Controversies surrounding Big Brother VIP and SAS Australia

There was also the estimated $200,000 paid for Katie Hopkins to appear on Big Brother VIP only to be booted from the country before filming began.

The controversial British commentator was flown out to appear on the realityshow and, before even entering the mansion, made headlines for flouting mandatory hotel quarantine rules.

It led to mass backlash against Seven for even associating with her in the first place and ended with Hopkins getting axed (and deported) but still paid, without ever appearing on the show.

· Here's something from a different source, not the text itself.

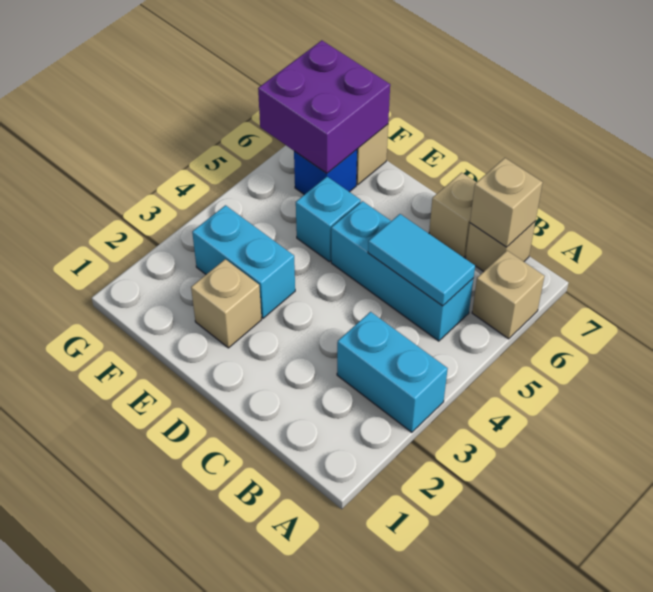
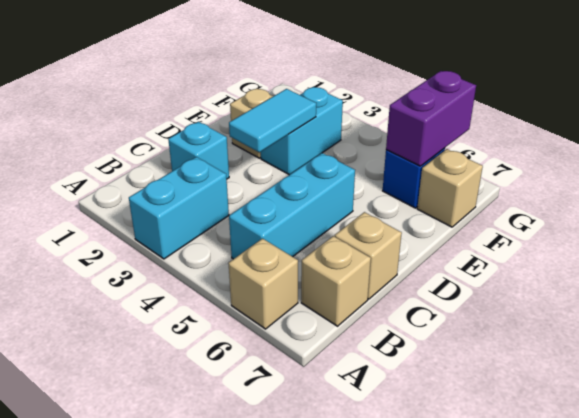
cyan tile B5:C5 level 2 -> cyan tile D3:E3 level 2
tan brick B7 level 2 -> none
cyan brick E5 level 1 -> cyan brick C2 level 1
purple brick F6:G7 level 2 -> purple brick F6:G6 level 2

Meghan Markle’s half brother was brought in instead — to more public backlash — joining a mishmash of local and international stars including Caitlyn Jenner and MAFS alum Jessika Power.

But when the series finally aired, it failed to take off.

“We made the decision (to create Big Brother VIP) in the second wave of lockdown,” Mr Warburton explained.

“We’d just lost Australia’s Got Talent and we were losing productions and everyone was really nervous about making a show, so the idea of isolating people in the house and having certainty of production was a pretty attractive thing which pushed us down the path of Big Brother VIP.”

“The show launched as Sydney and Melbourne were coming out of lockdown, so it was a pretty tough environment for any show,” he added, pointing out that neither The Bachelorette on Ten or Parental Guidance on Nine fired either.

Asked about the controversy surrounding the casting of Hopkins on Big Brother and embattled sports star Sam Burgess on SAS Australia — both of whom were at the receiving end of fierce criticism, Mr Warburton defended the decision.

“You’ve gotta look at every different lens on it … you can be too conservative. We never set out to ever vindicate any form of activity or condone any activity.

“We do specific checks, police checks, we deeply look into our contestants and do the right thing from a production point of view, but if you don’t take some risks you’re never going to get people through the front door either,” he said.

“You could argue you could be more politically correct, but those shows tend not to work.”

My Kitchen Rules set to return

Seven’s CEO is confident rebooting MKR — which took a dramatic nosedive in 2020 — will see more success for the network in 2022.

“By the time MKR goes to air it would have been rested for almost two years,” he said.

“It was dominant for a decade, people loved it. So we’re bringing it back with a short, sharp run. We’ve shown what we can do with The Voice so we’re confident it will work.”

Commenting on why it sunk so far — even being declared “dead” by one TV commentator — Mr Warburton said the narrative had shifted too far from the food.

“It just chased a certain direction in my personal view. I sort of came on board as the last two seasons were going to air, but it chased villains and gossip and bitchiness and all that kind of stuff. (It had) really extended dinner parties, we’d blown it up to 60 episodes so it was a massive commitment.

“(Next year) it’s back to what people like which is six couples, cooking in their own kitchens, intimate dinner parties like you’d have on a Saturday night and back to unbelievable food.

Looking forward to 2022

“We’re getting known content to launch next year,” Mr Warburton said of what to expect in 2022.

“(We’ve got) SAS Australia launching after the Ashes, Dancing With The Stars, The Voice Generation spin off and of course the Winter Olympics and Commonwealth Games well as Australian Idol which we haven’t been able to make because of Covid.”

He predicted that the next instalment of Big Brother — featuring past favourites and titled Big Brother: Back to The Future, would be a winner despite the results of VIP.

With 7 plus earning the title of number one broadcaster video-on-demand (BVOD) for the second year in a row, Mr Warburton explained that digital would remain a focus, too.

“You look at our growth year on year, it is going to double from $60 million to more than $120 million on Seven West media digital earnings alone, when you put that into context you can see how quickly we’re growing and pivoting to digital growth streams, so that will continue and that will continue at pace and in fairness we’ll probably accelerate it,” he said.